*Exercise description*:
Repeat exactly the lines of the material below that run from the "Bodengleiche Duschen" line to the "ご検討の方はぜひご覧ください。" line, including both, and do not carry over any pictures.

*Recorded information*:
***

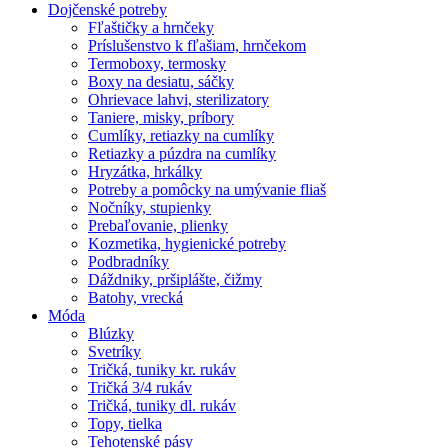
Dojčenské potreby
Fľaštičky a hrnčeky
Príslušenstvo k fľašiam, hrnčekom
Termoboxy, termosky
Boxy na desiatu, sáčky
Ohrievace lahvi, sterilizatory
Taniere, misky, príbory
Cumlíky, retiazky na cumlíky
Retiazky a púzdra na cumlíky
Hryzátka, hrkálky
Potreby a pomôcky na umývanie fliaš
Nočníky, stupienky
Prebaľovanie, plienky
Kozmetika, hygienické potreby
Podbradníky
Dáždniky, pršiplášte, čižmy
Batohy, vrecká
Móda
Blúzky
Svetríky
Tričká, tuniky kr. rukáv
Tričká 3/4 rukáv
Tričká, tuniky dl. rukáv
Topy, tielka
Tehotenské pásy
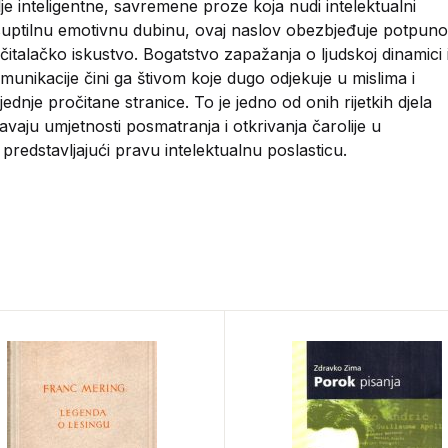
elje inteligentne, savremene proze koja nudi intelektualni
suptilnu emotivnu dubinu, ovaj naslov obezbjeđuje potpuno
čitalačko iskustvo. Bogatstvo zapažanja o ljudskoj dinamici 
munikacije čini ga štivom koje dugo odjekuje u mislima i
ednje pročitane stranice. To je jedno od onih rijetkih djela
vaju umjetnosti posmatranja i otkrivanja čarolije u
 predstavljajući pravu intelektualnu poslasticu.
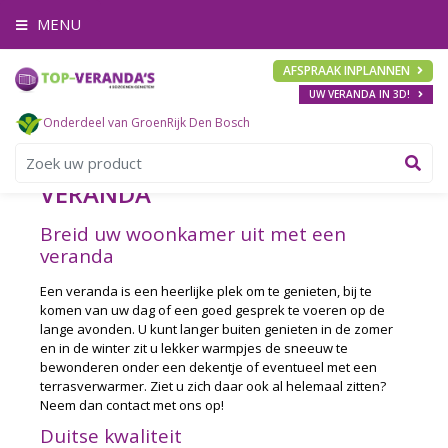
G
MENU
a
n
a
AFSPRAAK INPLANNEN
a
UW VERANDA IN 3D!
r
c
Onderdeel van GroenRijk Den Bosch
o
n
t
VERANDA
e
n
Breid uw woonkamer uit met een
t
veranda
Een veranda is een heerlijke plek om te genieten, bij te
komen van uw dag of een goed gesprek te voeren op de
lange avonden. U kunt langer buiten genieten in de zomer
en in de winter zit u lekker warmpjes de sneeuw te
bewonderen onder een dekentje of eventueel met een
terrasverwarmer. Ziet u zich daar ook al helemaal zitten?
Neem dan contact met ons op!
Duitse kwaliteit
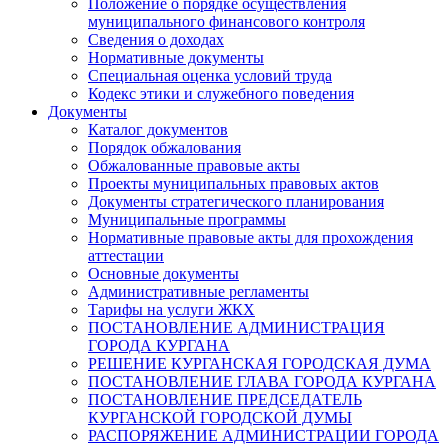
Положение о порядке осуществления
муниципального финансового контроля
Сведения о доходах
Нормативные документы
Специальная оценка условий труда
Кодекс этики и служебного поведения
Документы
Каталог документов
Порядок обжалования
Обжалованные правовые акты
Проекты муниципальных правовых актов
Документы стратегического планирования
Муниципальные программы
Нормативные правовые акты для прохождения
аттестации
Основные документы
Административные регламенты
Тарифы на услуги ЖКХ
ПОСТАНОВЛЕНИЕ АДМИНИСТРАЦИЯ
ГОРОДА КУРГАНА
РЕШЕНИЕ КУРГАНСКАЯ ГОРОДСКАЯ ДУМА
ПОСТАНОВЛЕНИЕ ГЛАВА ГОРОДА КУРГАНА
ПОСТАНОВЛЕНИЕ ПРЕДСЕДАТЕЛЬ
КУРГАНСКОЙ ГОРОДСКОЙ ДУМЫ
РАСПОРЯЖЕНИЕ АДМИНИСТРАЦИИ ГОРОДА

***

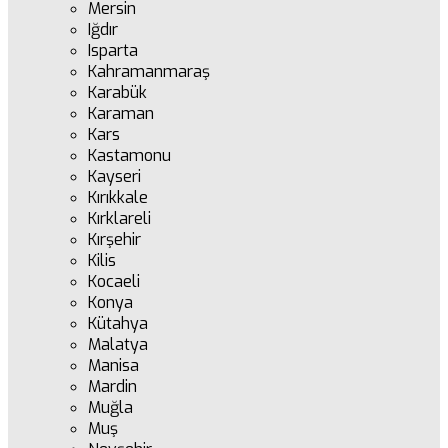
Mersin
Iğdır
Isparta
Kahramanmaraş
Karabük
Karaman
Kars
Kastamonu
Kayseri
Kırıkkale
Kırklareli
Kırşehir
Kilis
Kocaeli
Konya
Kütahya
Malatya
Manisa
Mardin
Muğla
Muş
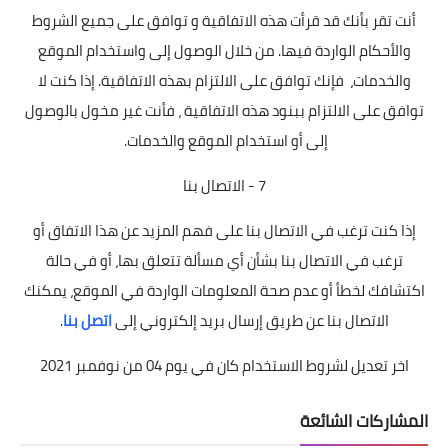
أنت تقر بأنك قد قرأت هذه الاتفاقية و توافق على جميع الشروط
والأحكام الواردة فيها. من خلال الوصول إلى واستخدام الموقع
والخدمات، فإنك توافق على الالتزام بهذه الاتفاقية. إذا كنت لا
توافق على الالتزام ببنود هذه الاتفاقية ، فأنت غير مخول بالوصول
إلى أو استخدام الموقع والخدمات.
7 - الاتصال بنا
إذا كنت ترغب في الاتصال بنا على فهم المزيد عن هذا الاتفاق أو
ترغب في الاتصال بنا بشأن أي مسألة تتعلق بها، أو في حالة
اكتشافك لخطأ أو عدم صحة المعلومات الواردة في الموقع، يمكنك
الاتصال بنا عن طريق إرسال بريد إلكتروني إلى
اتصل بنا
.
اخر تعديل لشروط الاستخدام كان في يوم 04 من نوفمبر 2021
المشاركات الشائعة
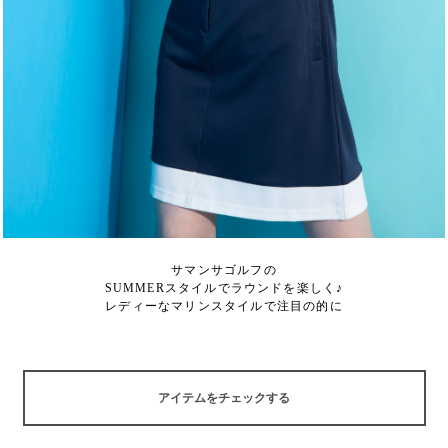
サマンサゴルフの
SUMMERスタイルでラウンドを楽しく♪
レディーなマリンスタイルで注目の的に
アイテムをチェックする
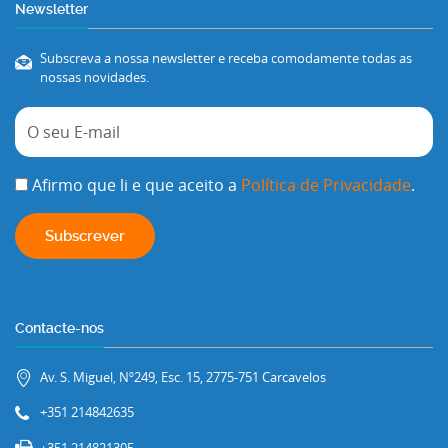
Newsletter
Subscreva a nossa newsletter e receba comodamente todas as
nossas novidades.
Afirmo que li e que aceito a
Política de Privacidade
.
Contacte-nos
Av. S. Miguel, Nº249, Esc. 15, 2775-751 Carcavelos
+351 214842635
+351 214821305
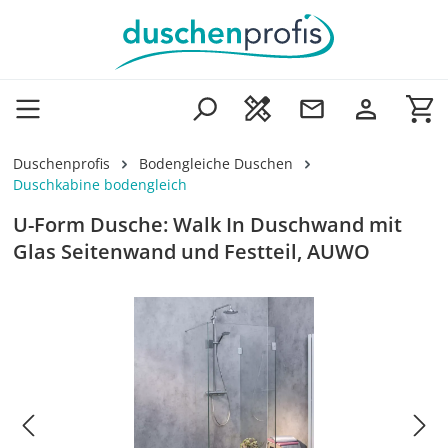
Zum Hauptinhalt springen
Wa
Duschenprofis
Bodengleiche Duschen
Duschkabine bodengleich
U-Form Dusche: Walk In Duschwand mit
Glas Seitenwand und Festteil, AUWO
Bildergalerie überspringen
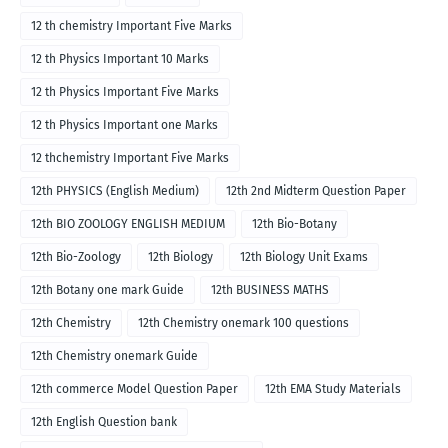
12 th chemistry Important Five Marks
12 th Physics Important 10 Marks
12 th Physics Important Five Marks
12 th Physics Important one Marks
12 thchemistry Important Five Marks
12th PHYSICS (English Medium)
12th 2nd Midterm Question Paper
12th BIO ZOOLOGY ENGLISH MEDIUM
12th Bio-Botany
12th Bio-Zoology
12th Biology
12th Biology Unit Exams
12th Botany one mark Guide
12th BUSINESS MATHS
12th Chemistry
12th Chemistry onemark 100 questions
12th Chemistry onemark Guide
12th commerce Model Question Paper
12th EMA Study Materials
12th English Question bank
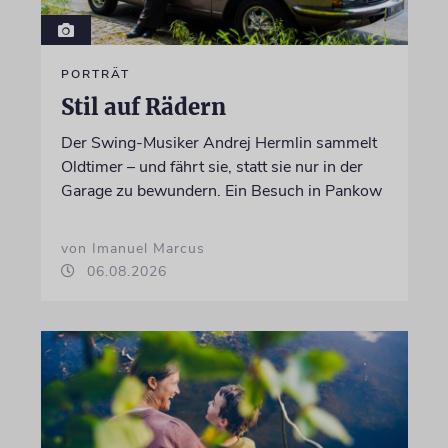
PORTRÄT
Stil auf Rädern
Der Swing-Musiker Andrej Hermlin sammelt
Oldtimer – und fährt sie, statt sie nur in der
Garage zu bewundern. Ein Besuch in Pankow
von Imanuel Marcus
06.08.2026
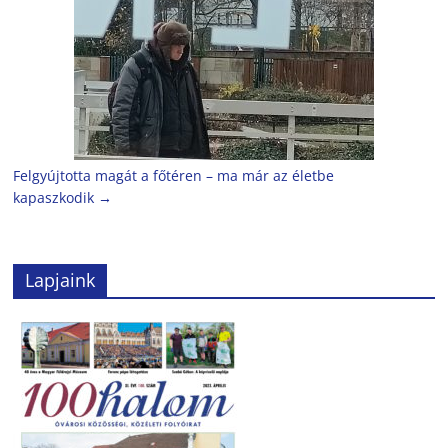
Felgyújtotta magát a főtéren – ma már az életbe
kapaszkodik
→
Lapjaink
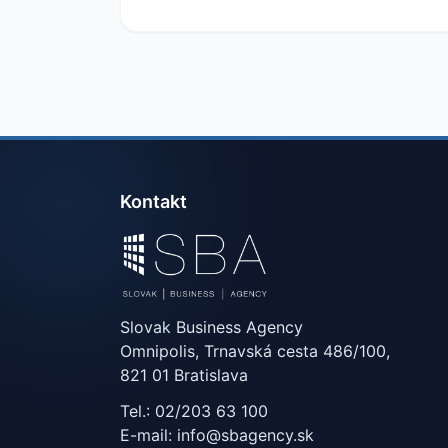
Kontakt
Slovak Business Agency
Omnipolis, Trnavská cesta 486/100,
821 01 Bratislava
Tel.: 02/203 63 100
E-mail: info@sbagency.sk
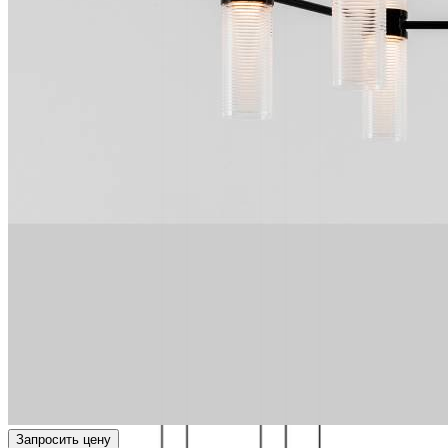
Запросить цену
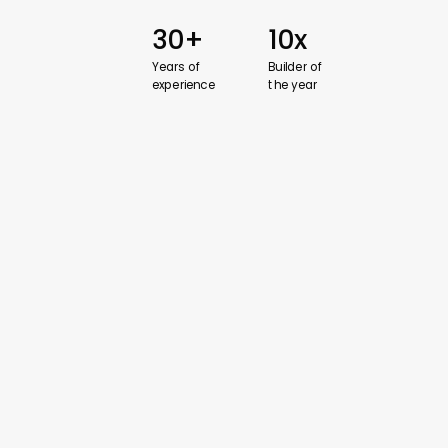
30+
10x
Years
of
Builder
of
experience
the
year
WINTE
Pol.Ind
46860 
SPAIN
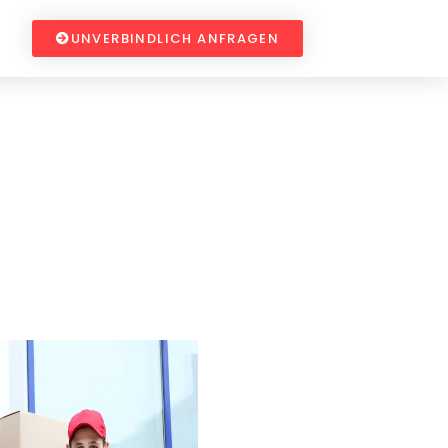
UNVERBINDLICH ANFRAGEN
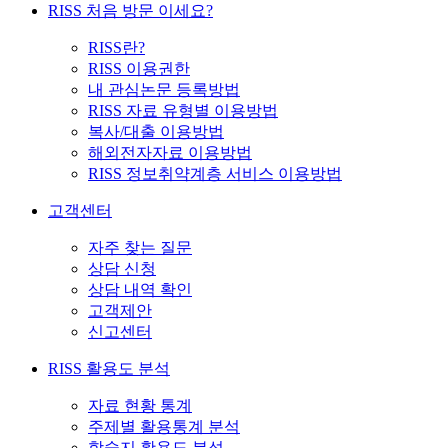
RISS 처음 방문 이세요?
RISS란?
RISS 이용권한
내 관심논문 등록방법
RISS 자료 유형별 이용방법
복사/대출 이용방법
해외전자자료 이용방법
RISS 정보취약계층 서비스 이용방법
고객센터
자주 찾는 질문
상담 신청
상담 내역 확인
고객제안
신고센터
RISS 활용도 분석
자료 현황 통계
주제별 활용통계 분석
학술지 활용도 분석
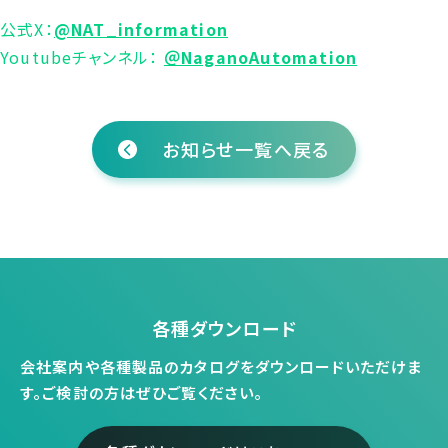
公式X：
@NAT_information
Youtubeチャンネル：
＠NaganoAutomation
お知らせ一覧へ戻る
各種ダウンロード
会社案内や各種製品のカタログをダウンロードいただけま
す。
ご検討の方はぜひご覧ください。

***

*Response area*:
Bodengleiche Duschen
Duschkabine bodengleich
U-Form Dusche: Walk In Duschwand mit
Glas Seitenwand und Festteil, AUWO
Bildergalerie überspringen
12 th chemistry Important Five Marks
12 th Physics Important 10 Marks
12 th Physics Important Five Marks
12 th Physics Important one Marks
12 thchemistry Important Five Marks
12th PHYSICS (English Medium)
12th 2nd Midterm Question Paper
12th BIO ZOOLOGY ENGLISH MEDIUM
12th Bio-Botany
12th Bio-Zoology
12th Biology
12th Biology Unit Exams
12th Botany one mark Guide
12th BUSINESS MATHS
12th Chemistry
12th Chemistry onemark 100 questions
12th Chemistry onemark Guide
12th commerce Model Question Paper
12th EMA Study Materials
12th English Question bank
PORTRÄT
Stil auf Rädern
Der Swing-Musiker Andrej Hermlin sammelt
Oldtimer – und fährt sie, statt sie nur in der
Garage zu bewundern. Ein Besuch in Pankow
von Imanuel Marcus
06.08.2026
Felgyújtotta magát a főtéren – ma már az életbe
kapaszkodik
→
Lapjaink
Kontakt
Slovak Business Agency
Omnipolis, Trnavská cesta 486/100,
821 01 Bratislava
Tel.: 02/203 63 100
E-mail: info@sbagency.sk
Запросить цену
30+
10x
Years
of
Builder
of
experience
the
year
WINTE
Pol.Ind
46860 
SPAIN
UNVERBINDLICH ANFRAGEN
RISS 처음 방문 이세요?
RISS란?
RISS 이용권한
내 관심논문 등록방법
RISS 자료 유형별 이용방법
복사/대출 이용방법
해외전자자료 이용방법
RISS 정보취약계층 서비스 이용방법
고객센터
자주 찾는 질문
상담 신청
상담 내역 확인
고객제안
신고센터
RISS 활용도 분석
자료 현황 통계
주제별 활용통계 분석
학술지 활용도 분석
公式X：
@NAT_information
Youtubeチャンネル：
＠NaganoAutomation
お知らせ一覧へ戻る
各種ダウンロード
会社案内や各種製品のカタログをダウンロードいただけま
す。
ご検討の方はぜひご覧ください。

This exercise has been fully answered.